Jim Cramer of CNBC said he wasn’t surprised by the Nasdaq’s decline on Monday, saying that the Bed Bath & Beyond trading frenzy last week suggested that the index would be about to weaken.

Cramer made reference to two cautions he issued to CNBC Investing Club members last week regarding the possibility for meme-stock froth to spread into the larger market, particularly the tech-heavy Nasdaq, in Monday’s broadcast of “Mad Money.” These warnings first appeared on Wednesday morning and then on Friday afternoon.

For the purpose of raising money, Cramer sold two positions in his Charitable Trust on Wednesday. He cited the Bed Bath & Beyond scandal as one of his justifications. I want you to ring the bell the next time you see one of these meme stocks rising, Cramer remarked on Monday. “Even though I predict further suffering, it’s kind of too late to sell at this moment because the Nasdaq has already lost more than 6% of its value from its highs last week. When the price drops by 12%, the suffering usually ends, thus it is better to just buy.

Cramer came to this conclusion by analysing seven instances since January 2021 in which retail traders bid up a company or group of equities that had been extensively shorted to levels that were unrelated to underlying fundamentals.

The initial GameStop frenzy in late January 2021 is the first incident in the data set, and the most current instance is focused on the enormous two-day surge GameStop shares made on May 25 and May 26. In six of the seven resurgences of meme stocks that Cramer discovered, the Nasdaq experienced a significant downturn in the weeks that followed, according to Cramer. Even if some of the most popular meme stocks, such as GameStop and AMC Entertainment, are not even listed on the Nasdaq, it makes no difference.
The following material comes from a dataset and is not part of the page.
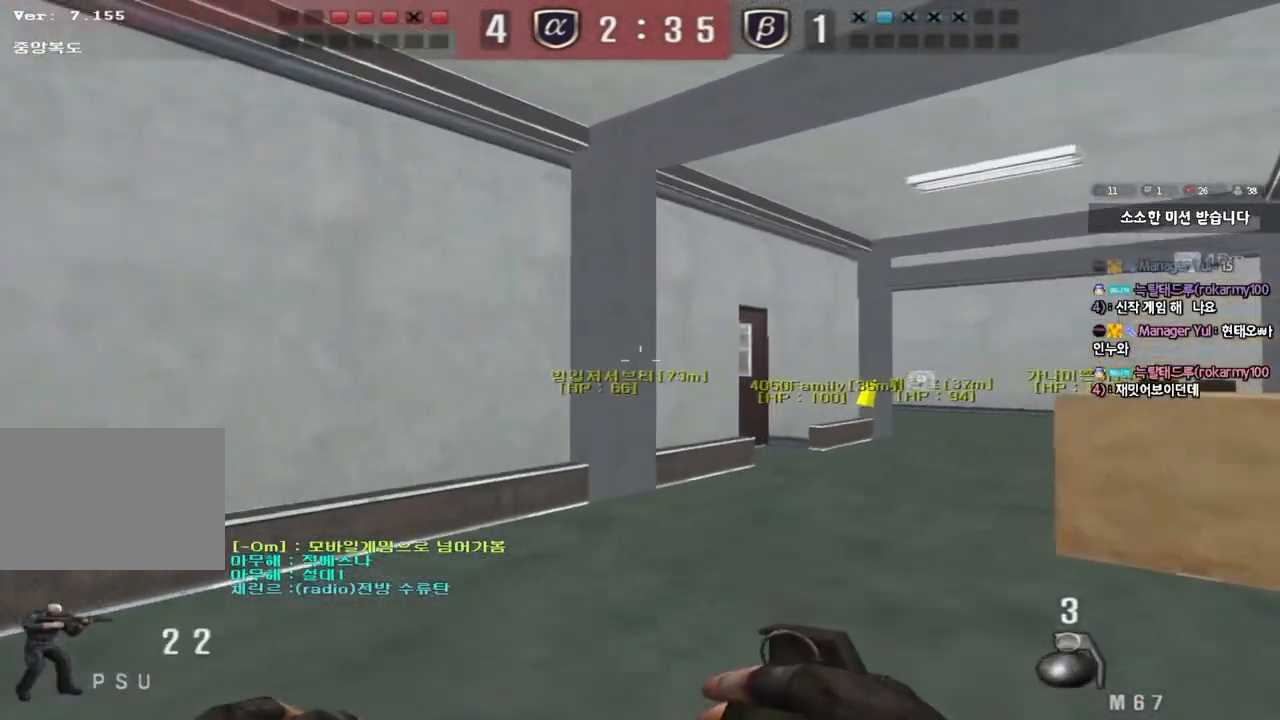
{"keys": ["d", "w"], "events": [[433, "d", "down"]]}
The average Nasdaq loss, according to him, was approximately 12%, which is the level at which Cramer said it would be time to invest money, albeit the intensity of the downturns vary.

“I am aware that you may think the link is a little shaky. Why would market rises based on memes indicate that stocks had peaked? because it is a classic indication of froth. It demonstrates how the bulls are becoming complacent and how speculative activity is out of control, according to Cramer.
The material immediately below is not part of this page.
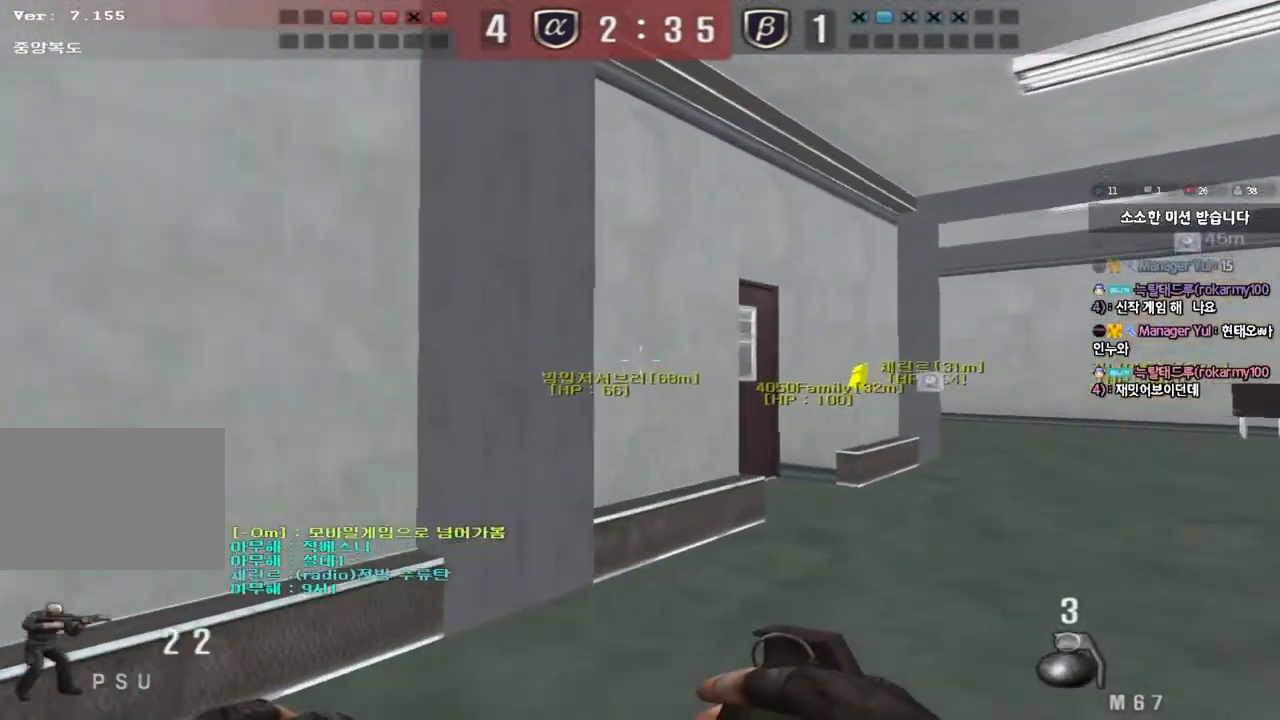
{"keys": ["d", "w"], "events": []}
Retail investors who have been burnt by the market may be a contributing factor in some of the selling pressure. The more significant element, according to Cramer, is how large market participants react to the meme-stock frenzy.
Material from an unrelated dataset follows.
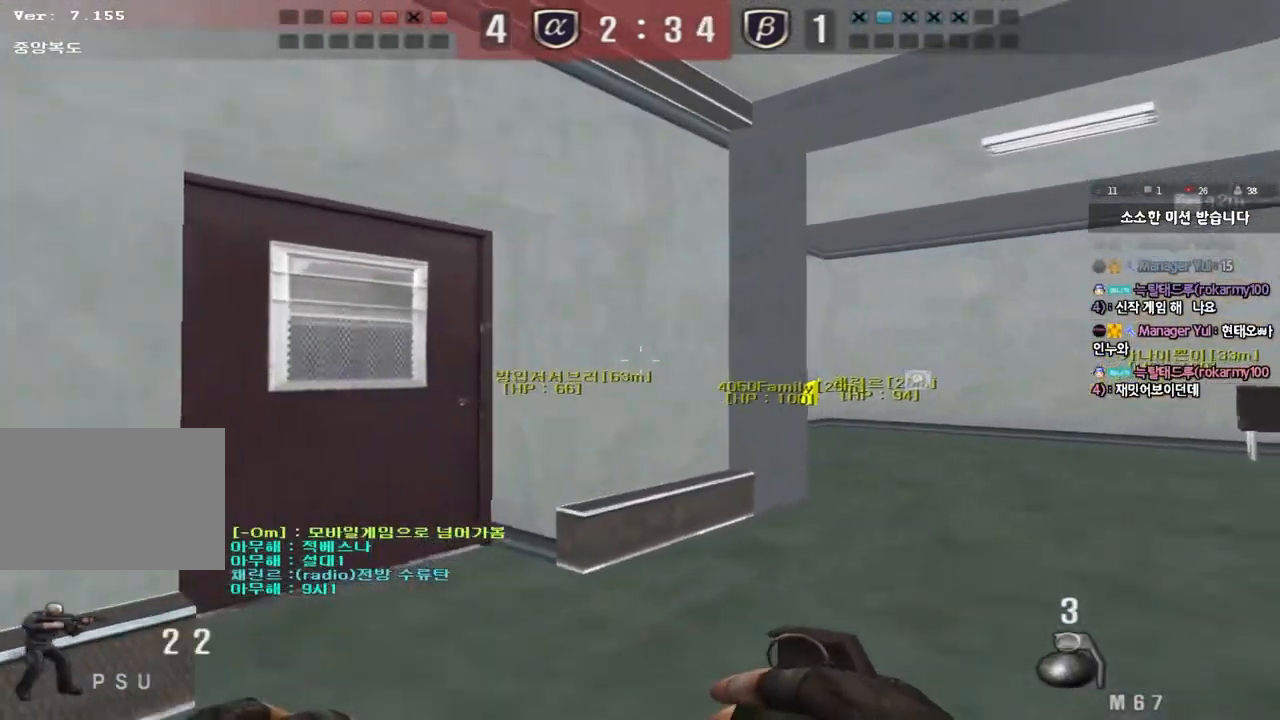
{"keys": ["d", "w"], "events": []}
Money managers detest it when stocks can’t be judged on the fundamentals, even if it’s a stock they don’t particularly care about, Cramer said. “When they see this kind of action, they tend to throw up their hands and step back for a while,” he added. In other words, the hedge fund people decide to take some winnings and perhaps take a weeklong vacation because they feel like the patients are running the asylum as a result of these meme stock spikes.